**PASSAGE GIVEN**.

During the tenure of the great orator Henry Ward Beecher, a visiting minister (Beecher’s brother) once substituted for the popular pastor. A large audience had already assembled to hear Beecher, and when the substitute pastor stepped into the pulpit, several disappointed listeners began to move toward the exits. That’s when the minister stood and said loudly,
“All who have come here today to worship Henry Ward Beecher may now withdraw from the church. All who have come to worship God keep your seats!” 
There were many who withdrew from Jesus, while others came to Him in secret. Nicodemus, a Pharisee and member of the Sanhedrin, an elite 70 member counsel who ruled all Jewish people, came to Jesus at night (John 3). Nicodemus was a successful man.  He was successful in his chosen field and had become wealthy in it, yet in all of his prosperity and notoriety, God was not present in his life. This man, although sitting right in the midst of the Assembly of God’s own chosen people, recognized that God was missing in his life, and so, he sets out to find God and for this reason he comes to Jesus.
After attending church on Sunday morning, a little boy knelt at his bedside that night and prayed, “Dear God, we had a good time at church today – but I wish you had been there!”
I don’t know about you, but I’ve been to a few church services that after leaving, I could have said the same thing as that boy, and this was probably the way Nicodemus was feeling at that time. He had heard and seen some of the miracles of Jesus and recognized that God was there. Finally, God has come to my town and now at last I have a chance to meet with Him.
Nicodemus comes to Jesus and opens his conversation professing to know Jesus is of God and Jesus replies cutting right to the point, “… I say to you, unless one is born again, he cannot see the kingdom of God.”
By this, Nicodemus is not only surprised but surely taken aback. After all, “I’m a religious leader in this town”, he could have said. “I’m religious and successful, are you implying I don’t know God?’. ‘I pastor a large church – the temple in Jerusalem, what do you mean ‘I must be born again?’” Wanting to draw an explanation of this tremendous statement from Jesus he replies, “How can a man be born when he is old? Can he enter a second time into his mother’s womb and be born?” In other words, “do I have to go back and start all over”, as if physically living life all over again?

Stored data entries
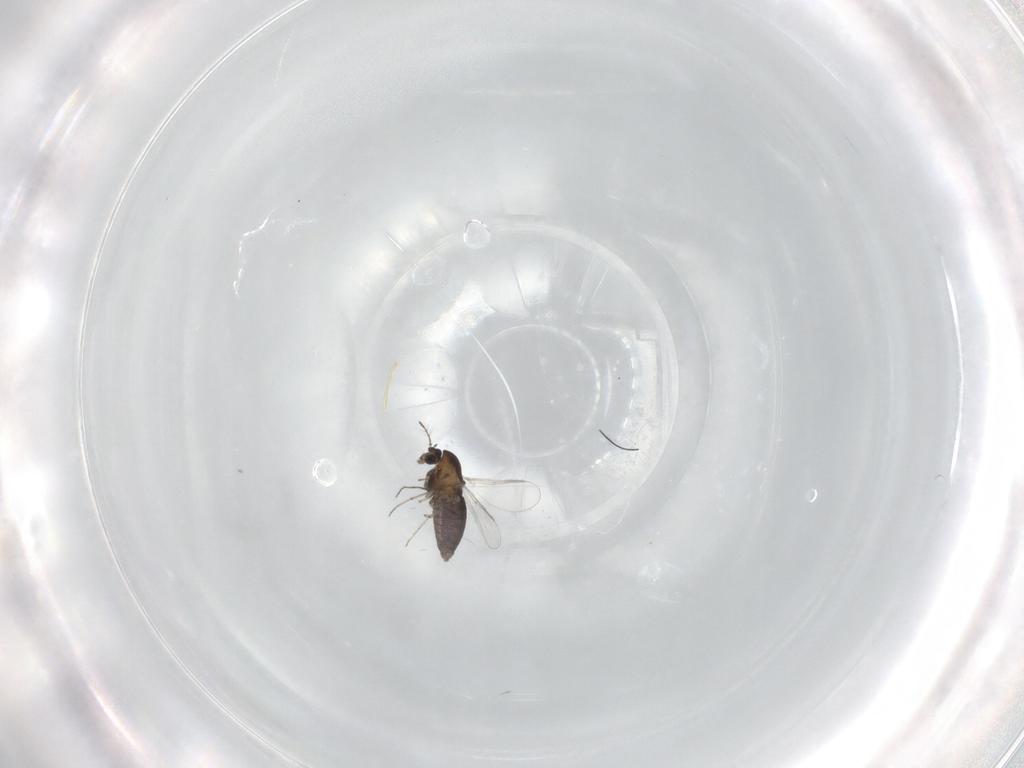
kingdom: Animalia
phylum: Arthropoda
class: Insecta
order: Diptera
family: Chironomidae
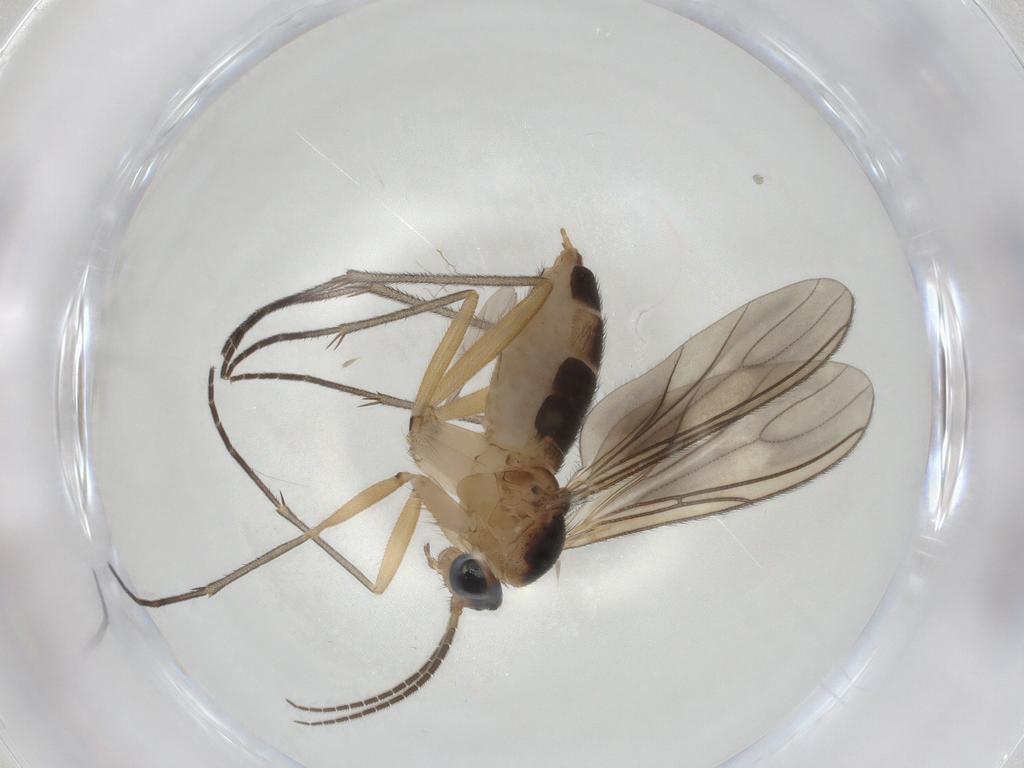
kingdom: Animalia
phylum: Arthropoda
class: Insecta
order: Diptera
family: Sciaridae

**TASK 1**.
Not counting God, which individuals are named in the passage about Nicodemus?
**TASK 2**.
Rewrite everything from "By this, Nicodemus" down to "all over again?" in the passage about Nicodemus, changing each "religious" to "devout".

**RESPONSE 1**.
Henry Ward Beecher, Nicodemus, Jesus

**RESPONSE 2**.
By this, Nicodemus is not only surprised but surely taken aback. After all, “I’m a devout leader in this town”, he could have said. “I’m devout and successful, are you implying I don’t know God?’. ‘I pastor a large church – the temple in Jerusalem, what do you mean ‘I must be born again?’” Wanting to draw an explanation of this tremendous statement from Jesus he replies, “How can a man be born when he is old? Can he enter a second time into his mother’s womb and be born?” In other words, “do I have to go back and start all over”, as if physically living life all over again?